━━━━━ DATASET EXCERPTS ━━━━━

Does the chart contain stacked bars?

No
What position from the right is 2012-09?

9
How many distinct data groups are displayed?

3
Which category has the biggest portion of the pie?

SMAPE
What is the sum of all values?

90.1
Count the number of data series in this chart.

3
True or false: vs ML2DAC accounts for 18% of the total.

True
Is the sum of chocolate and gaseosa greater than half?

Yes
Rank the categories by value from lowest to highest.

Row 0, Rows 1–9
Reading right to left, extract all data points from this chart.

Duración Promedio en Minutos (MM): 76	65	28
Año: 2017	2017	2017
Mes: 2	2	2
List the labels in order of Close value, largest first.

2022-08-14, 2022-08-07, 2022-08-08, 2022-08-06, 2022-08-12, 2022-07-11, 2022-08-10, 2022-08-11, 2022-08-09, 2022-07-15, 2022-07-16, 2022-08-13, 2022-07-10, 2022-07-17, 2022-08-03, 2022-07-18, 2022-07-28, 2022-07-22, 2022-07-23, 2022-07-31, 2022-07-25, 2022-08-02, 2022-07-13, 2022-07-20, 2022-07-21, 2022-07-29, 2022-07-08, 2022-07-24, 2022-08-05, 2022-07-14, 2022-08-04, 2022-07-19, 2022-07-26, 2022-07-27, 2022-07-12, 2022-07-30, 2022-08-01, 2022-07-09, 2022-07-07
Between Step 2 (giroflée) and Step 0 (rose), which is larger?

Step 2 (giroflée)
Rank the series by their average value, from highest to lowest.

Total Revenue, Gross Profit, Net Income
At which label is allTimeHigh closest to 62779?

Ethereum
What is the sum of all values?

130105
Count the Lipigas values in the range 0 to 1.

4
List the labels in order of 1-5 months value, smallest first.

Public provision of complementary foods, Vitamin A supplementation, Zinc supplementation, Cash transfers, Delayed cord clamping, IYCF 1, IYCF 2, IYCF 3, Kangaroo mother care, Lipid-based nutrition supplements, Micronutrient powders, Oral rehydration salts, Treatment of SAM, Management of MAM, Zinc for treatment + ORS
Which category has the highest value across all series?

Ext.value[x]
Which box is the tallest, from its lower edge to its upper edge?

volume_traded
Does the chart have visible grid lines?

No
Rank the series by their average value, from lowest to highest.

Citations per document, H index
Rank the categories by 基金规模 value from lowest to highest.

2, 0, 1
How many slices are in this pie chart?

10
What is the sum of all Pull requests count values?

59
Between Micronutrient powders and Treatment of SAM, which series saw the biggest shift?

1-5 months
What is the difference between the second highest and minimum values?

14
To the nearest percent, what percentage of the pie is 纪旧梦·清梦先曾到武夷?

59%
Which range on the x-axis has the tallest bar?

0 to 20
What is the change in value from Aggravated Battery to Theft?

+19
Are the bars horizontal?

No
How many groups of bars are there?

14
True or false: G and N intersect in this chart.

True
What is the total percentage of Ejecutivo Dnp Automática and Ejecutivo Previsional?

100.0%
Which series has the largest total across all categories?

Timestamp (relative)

━━━━━

> [DIRECTIVE] Copy out the data above, word for word, from its first line through the line containing "Count the number", including both.

> [RESPONSE TO THE TASK]
Does the chart contain stacked bars?

No
What position from the right is 2012-09?

9
How many distinct data groups are displayed?

3
Which category has the biggest portion of the pie?

SMAPE
What is the sum of all values?

90.1
Count the number of data series in this chart.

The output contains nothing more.